L'adoption de l'urbanisme par la Maison Zhao fut une autre caractéristique de son ascension. Kaifeng devint une métropole cosmopolite, ses rues bordées de marchés animés, d'ateliers d'artisans et de maisons de thé fréquentées par des poètes et des fonctionnaires. Les découvertes archéologiques comprennent des vestiges de systèmes sophistiqués de gestion de l'eau et les fondations de bâtiments en bois à plusieurs étages. Les gazettes urbaines de l'époque décrivent les marchés nocturnes de la ville illuminés par des lanternes, et la grille ordonnée de quartiers et de grandes artères qui régulaient à la fois le commerce et la vie quotidienne. La vitalité de la ville reflétait la vitalité économique et culturelle que la famille Zhao cherchait à exploiter au service de son règne, et des peintures contemporaines telles que la célèbre « Le long de la rivière pendant le festival de Qingming » offrent des aperçus de la vie foisonnante le long des avenues animées de Kaifeng.

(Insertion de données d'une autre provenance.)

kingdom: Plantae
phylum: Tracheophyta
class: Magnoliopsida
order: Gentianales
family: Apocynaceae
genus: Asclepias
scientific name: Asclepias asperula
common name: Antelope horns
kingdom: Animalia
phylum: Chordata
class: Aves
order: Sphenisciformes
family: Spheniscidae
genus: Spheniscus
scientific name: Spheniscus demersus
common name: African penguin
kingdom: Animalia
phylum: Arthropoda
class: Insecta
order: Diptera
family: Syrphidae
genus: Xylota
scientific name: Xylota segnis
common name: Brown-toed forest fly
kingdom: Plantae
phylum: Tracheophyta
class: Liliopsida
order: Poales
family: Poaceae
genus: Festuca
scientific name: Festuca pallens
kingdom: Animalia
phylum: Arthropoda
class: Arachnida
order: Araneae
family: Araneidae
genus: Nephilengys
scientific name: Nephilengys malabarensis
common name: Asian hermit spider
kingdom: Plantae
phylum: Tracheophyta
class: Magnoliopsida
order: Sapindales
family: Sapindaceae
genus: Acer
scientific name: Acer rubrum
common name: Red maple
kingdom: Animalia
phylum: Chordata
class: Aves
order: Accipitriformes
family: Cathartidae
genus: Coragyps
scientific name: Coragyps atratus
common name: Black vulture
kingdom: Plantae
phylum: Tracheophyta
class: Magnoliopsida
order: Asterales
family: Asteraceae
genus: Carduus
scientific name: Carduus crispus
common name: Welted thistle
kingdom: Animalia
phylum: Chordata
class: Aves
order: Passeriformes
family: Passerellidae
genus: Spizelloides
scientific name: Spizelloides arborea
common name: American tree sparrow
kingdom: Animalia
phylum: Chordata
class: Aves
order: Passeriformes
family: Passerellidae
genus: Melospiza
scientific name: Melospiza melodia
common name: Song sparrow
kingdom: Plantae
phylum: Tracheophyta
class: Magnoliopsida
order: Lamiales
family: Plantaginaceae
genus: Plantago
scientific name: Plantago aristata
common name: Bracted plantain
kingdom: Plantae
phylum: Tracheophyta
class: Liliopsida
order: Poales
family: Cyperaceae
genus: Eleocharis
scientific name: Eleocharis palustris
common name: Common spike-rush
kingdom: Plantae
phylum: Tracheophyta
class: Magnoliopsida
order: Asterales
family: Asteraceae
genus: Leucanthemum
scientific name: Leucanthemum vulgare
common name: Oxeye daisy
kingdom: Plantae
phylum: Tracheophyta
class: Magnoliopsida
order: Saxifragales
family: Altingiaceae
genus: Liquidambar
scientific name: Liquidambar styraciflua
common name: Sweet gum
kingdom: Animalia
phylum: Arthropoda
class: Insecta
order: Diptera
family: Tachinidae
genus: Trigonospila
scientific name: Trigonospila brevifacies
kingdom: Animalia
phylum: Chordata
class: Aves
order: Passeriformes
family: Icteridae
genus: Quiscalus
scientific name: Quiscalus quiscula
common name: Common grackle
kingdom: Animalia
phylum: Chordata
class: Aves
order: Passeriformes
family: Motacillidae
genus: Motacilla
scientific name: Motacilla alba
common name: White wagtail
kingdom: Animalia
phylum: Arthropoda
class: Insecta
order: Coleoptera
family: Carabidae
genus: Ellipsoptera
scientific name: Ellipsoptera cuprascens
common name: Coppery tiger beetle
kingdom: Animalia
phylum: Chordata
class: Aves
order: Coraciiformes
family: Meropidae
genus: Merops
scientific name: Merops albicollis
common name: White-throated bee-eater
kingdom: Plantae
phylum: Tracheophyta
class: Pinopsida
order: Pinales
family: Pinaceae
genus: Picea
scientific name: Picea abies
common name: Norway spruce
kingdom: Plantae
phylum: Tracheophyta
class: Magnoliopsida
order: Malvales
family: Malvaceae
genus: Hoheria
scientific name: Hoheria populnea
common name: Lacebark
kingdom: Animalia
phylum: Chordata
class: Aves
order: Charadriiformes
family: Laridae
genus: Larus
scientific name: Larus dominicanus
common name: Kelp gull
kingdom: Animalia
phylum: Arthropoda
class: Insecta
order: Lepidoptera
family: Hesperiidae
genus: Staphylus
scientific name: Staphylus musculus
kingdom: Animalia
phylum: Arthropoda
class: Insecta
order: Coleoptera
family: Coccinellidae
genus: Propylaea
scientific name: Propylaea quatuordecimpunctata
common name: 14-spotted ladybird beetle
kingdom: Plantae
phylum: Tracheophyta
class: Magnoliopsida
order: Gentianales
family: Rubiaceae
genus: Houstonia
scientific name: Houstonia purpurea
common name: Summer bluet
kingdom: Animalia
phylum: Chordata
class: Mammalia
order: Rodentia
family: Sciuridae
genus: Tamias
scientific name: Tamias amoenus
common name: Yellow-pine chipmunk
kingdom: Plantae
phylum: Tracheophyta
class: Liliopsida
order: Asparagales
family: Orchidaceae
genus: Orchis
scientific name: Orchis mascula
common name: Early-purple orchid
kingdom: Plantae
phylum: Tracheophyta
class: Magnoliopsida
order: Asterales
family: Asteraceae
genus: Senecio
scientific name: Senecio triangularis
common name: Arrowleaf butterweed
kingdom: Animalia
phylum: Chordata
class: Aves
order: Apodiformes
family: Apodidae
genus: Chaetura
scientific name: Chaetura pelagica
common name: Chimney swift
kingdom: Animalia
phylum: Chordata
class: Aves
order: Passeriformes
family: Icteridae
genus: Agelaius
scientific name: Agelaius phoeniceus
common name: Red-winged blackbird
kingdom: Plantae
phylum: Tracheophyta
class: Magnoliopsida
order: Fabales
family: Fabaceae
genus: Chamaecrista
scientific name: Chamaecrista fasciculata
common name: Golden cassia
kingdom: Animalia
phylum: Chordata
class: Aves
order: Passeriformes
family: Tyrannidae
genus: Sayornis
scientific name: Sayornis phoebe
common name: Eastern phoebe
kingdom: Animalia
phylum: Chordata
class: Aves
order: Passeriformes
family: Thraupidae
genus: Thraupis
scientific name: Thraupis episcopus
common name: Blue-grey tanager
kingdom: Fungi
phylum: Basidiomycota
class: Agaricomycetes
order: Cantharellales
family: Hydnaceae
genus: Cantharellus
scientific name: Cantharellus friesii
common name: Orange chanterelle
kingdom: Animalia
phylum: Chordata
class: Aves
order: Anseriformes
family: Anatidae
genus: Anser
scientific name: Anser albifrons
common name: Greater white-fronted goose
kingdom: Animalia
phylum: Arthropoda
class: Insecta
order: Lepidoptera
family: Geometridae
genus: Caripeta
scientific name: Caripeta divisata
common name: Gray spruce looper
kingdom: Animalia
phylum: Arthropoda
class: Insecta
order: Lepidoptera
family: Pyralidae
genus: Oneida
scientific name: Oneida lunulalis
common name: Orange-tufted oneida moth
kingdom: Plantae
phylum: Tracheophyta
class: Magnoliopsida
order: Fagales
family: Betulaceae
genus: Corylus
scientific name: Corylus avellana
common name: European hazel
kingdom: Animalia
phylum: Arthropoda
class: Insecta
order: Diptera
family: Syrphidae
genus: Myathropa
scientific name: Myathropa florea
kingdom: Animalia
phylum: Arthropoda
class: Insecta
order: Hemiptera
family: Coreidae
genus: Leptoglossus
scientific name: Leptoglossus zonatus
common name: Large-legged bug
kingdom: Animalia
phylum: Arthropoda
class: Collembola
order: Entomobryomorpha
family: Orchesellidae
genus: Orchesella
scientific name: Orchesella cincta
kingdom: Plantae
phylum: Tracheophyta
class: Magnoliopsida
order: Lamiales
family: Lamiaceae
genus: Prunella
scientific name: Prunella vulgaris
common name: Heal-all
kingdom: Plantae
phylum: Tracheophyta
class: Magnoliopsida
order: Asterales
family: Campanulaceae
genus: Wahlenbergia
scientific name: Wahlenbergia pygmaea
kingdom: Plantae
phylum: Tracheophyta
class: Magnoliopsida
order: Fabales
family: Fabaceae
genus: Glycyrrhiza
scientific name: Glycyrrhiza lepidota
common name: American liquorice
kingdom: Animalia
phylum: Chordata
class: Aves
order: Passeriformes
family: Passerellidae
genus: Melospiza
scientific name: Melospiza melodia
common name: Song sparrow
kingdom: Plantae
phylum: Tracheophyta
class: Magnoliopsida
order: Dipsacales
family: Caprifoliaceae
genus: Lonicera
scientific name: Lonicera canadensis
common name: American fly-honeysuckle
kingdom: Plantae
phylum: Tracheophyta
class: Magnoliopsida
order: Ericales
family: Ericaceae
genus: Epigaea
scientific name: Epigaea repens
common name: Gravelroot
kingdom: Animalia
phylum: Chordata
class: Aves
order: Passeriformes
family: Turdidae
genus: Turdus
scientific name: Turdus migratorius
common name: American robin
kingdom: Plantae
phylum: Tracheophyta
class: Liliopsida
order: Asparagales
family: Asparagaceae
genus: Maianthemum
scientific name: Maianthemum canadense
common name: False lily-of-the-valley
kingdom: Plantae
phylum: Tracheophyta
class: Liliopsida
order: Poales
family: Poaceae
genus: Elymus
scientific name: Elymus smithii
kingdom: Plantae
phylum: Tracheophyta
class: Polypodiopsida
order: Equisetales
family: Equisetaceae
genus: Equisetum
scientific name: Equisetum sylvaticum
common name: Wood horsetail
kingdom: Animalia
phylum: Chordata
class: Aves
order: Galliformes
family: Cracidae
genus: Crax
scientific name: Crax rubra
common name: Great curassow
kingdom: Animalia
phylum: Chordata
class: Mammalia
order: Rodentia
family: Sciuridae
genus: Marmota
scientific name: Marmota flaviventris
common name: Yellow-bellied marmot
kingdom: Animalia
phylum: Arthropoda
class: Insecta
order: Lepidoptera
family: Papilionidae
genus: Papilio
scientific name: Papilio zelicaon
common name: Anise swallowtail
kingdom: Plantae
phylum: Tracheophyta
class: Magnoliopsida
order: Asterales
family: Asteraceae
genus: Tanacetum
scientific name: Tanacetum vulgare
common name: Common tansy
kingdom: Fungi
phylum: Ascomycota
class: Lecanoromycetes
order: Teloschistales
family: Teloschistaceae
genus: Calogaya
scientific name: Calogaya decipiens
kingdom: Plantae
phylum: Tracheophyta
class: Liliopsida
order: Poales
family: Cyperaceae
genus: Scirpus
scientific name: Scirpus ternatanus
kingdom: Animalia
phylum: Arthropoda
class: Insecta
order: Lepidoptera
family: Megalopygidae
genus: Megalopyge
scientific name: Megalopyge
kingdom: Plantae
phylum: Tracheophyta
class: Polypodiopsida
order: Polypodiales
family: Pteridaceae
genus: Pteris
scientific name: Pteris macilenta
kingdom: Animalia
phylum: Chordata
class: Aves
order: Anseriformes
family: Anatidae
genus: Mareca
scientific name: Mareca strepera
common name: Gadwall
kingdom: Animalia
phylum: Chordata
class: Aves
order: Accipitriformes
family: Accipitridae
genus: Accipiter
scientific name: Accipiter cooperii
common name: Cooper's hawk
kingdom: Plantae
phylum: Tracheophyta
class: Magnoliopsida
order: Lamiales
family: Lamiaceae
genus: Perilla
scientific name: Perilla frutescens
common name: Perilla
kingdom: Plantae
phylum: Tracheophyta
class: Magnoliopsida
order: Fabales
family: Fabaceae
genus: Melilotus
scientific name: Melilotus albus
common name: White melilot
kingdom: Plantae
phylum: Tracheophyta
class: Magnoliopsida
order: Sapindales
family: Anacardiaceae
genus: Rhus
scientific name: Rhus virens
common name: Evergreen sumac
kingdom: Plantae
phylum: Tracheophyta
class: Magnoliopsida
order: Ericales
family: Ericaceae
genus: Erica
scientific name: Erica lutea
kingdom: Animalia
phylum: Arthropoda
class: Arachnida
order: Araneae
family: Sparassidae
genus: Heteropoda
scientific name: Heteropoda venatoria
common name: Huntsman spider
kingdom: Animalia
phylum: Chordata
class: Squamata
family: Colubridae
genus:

À la fin de cette phase, la Maison Zhao présidait un royaume politiquement unifié, économiquement dynamique et culturellement vibrant. Pourtant, les succès de la dynastie portaient en eux les germes de futurs défis. La dépendance à l'égard des lettrés-fonctionnaires, l'équilibre délicat des intérêts régionaux et les tensions non résolues avec les rivaux du nord annonçaient tous des épreuves à venir. Alors que la dynastie se prélassait dans la gloire de ses réalisations, la scène était prête pour un âge d'or de créativité et de complexité sans précédent – un zénith où la Maison Zhao atteindrait des sommets insoupçonnés par ses fondateurs.